いま、2級整備士に向けて頑張っているあなたに、現役整備士として働いている私がわかりやすく過去問を解説しました!

登録試験H22.3~

ガソリン エンジン編

 

1.

シリンダヘッドとピストンで形成されるスキッシュエリアに関する記述として、不適切なものは次のうちどれか。

 

(1)スキッシュエリアの面積が大きくなるほど渦流の流速は速くなる。

(2)吸入混合気に渦流を与えて、燃焼時間の短縮を図ることで最高燃焼ガス温度の上昇を抑制する。

(3)吸入混合気に渦流を与えて、火炎伝播速度を速くする。

(4)スキッシュエリアの厚み(クリアランス)が大きくなるほど渦流の流速は速くなる。

【答え】(4)

 

【解説】

 

スキッシュエリア

 

スキッシュエリアとは、シリンダヘッドの底面とピストン頂面との間に形成されるすき間のことをいい、圧縮行程で混合気に渦流を生成する作用がある。渦流の流速はスキッシュエリアの面積と厚み(クリアランス)に大きく影響され、面積が広いほど、厚みが小さいほど高くなる。

 

 

2.

熱効率に関する記述として、不適切なものは次のうちどれか。

(1)理論熱効率とは、理論サイクルにおいて仕事に変えることのできる熱量と、供給する熱量との割合をいう。

(2)図示熱効率とは、実際にエンジンのクランクシャフトから得られる軸出力をいう。

(3)図示仕事は、シリンダ内の作動ガスがピストンに与えた仕事をいう。

(4)正味熱効率とは、一般に内燃機関の熱効率のことをいい、正味仕事率から算出した仕事を熱量に換算したものと、動力を得るために使った燃料の総熱量との割合をいう。

【答え】(2)

 

【解説】

熱機関において、仕事に変化した熱量と供給した燃料の熱量の比を、その熱機関の熱効率という。

熱効率は、求め方によって次の三つがある。

 

理論熱効率:理論サイクルにおいて仕事に変えることの出来る熱量と、供給する熱量との割合をいう。

 

図示熱効率:シリンダ内の作動ガスがピストンに与えた仕事を熱量に換算したものと、供給した熱量との割合をいう。また、作動ガスがピストンに与えた仕事を図示仕事という。

 

正味熱効率:一般に、内燃機関の熱効率は正味熱効率を指し、正味仕事率から算出した仕事を熱量に換算したものと、動力を得るために使った燃料の総熱量との割合をいう。実際にエンジンのクランクシャフトから得られる動力を正味仕事率または軸出力という。

 

これら三つの熱効率は、大きい順から「理論熱効率>図示熱効率>正味熱効率」となる。

 

 

3.

クランクシャフトに関する、記述として、適切なものは次のうちどれか。

(1)クランクシャフトの材料には、軽量化を図るためアルミニウム合金が用いられるのが一般的である。
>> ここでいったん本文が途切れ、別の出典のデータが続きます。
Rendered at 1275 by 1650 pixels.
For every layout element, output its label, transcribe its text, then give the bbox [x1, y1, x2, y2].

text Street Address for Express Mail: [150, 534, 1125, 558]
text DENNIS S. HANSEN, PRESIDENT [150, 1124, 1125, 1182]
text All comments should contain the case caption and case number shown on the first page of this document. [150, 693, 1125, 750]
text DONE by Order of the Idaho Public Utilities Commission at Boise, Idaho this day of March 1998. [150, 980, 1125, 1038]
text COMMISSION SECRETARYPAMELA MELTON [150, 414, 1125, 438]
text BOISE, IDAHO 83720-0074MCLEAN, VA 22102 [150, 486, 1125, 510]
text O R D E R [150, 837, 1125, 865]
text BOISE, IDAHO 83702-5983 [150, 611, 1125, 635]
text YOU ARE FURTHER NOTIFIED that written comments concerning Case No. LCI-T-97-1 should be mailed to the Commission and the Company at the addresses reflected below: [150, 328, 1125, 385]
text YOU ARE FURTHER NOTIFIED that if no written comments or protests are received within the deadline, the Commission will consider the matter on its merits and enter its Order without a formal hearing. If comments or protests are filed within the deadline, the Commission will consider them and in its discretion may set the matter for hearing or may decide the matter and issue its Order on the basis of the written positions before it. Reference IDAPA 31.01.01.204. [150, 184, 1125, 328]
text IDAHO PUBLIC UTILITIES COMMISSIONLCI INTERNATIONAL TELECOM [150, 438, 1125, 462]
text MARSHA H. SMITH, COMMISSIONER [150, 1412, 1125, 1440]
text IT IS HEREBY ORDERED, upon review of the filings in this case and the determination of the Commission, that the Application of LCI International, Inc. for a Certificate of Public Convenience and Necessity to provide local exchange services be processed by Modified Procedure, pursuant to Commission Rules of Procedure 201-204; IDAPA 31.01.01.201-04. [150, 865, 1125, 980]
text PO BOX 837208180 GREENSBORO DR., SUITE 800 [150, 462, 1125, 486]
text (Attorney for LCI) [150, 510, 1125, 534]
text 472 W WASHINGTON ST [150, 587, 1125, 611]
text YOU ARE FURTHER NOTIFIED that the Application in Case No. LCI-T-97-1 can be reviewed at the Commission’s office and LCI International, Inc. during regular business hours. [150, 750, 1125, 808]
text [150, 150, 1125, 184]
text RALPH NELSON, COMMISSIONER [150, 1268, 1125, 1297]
(2)直列型4シリンダエンジンの場合、クランクジャーナルの総数は4個である。

(3)V型8シリンダエンジンの場合、クランクジャーナルの総数は7個である。

(4)耐摩耗性を向上させるため、クランクピン部およびクランクジャーナル部には表面硬化処理加工が施されている。

 

【答え】(4)

【解説】

(1)は、クランクシャフトは、大きな荷重を受けながら高速で回転するため、強度、剛性および耐摩耗性が必要である。そのため、材料として炭素鋼、特殊鋼、特殊鋳鉄などが用いられている。

 

(2)(3)は、クランクジャーナルは、シリンダブロックと共にクランクシャフトを支えるためのもので、その数は、直列4シリンダの場合は5個、直列6シリンダの場合は7個

 

直列の場合はシリンダ数より1個多い)、V型6シリンダの場合は、4個、V型8シリンダの場合は5個(V 型の場合はシリンダ数の1/2+1個)が一般的である。


(4)は、クランクピンやジャーナルは高い耐摩耗性が要求され、高周波焼入れなどの表面硬化処理加工が施されている。